Out and abandoned: Home Office refuses LGBTQ+ asylum claims

Tuesday 03rd September 2019 13:08 EDT
 

The UK Home Office has refused over 3,000 asylum claims from Lesbian, Gay, Bisexual and Transgender (LGBT) nationals of countries where consensual same-sex acts are criminalised, according to latest figures published.

Data published by the Home Office and analysed by the Liberal Democrats highlights that approximately 1,200 LGBTQ+ individuals of Pakistani origin were refused asylum after making a claim for protection on grounds of sexual orientation between 2016 and 2018. A further 640 LGBTQ+ individuals of Bangladeshis descent and 389 Nigerians had their claims on same grounds refused during the period.

In Pakistan, “carnal intercourse against the order of nature” is punishable with life in prison, while Amnesty reports that “transgender people continued to suffer harassment and violent attacks” there. In Bangladesh, Amnesty reports that “LGBTI activists continued to be routinely harassed and subject to arbitrary detention by state and non-state actors”.

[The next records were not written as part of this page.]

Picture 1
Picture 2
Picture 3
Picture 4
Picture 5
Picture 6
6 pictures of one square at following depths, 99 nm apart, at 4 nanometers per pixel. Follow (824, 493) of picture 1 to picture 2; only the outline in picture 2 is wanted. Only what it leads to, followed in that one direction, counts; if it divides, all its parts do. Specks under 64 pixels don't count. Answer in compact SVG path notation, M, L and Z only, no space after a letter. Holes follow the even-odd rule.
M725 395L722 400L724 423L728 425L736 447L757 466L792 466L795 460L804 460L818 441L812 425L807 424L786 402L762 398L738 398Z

Applications for asylum on grounds of sexual orientation were also refused for nationals of Cameroon (136), Ghana (144), Iran (124) and Uganda (145). There were also refusals for nationals of Iraq, Jamaica and Malaysia.

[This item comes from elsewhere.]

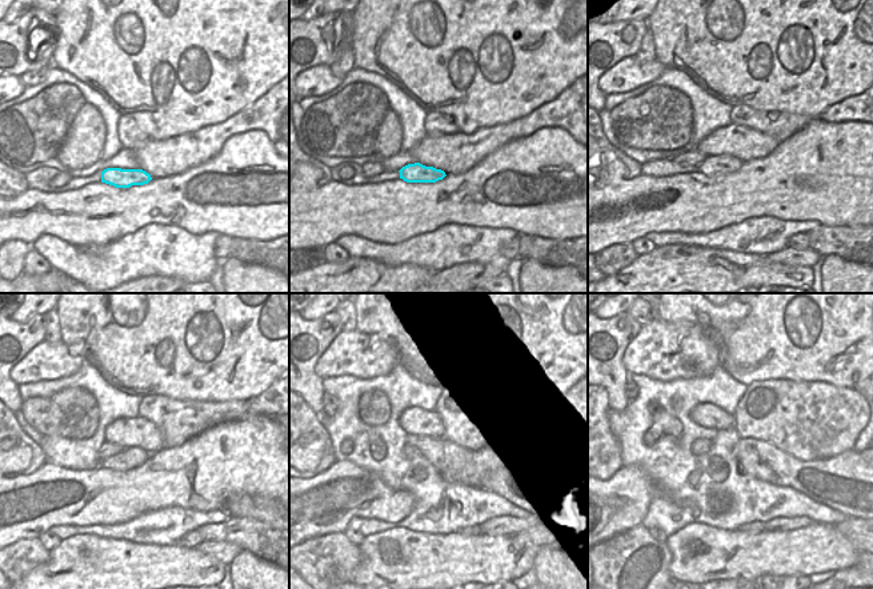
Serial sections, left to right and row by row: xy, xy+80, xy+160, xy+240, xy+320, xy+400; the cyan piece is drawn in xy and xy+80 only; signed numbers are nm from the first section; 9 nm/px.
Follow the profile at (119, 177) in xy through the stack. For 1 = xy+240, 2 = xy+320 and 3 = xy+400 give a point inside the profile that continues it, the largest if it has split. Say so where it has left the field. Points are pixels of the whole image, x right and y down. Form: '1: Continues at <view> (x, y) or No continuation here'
1: Continues at xy+240 (132, 457)
2: Continues at xy+320 (409, 451)
3: Continues at xy+400 (699, 447)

In 2018 the Home Office refused 970 LGBTQ+ claims from nationals of countries where same-sex acts were criminalised, down from 1,096 in 2017 and 1,043 in 2016.

“This Conservative government is letting down every LGBT+ person and every individual in this country who cares about human rights. We should be leading the campaign across the world against homophobia and transphobia. Instead we have a government that is turning its back and looking the other way,” said Christine Jardine, the Lib Dems’ spokesperson for Home Affairs. This is in light of recent controversy wherein an immigration judge rejected the asylum claim of a man from a country where homosexuality is illegal in part because he did not have a gay “demeanour”.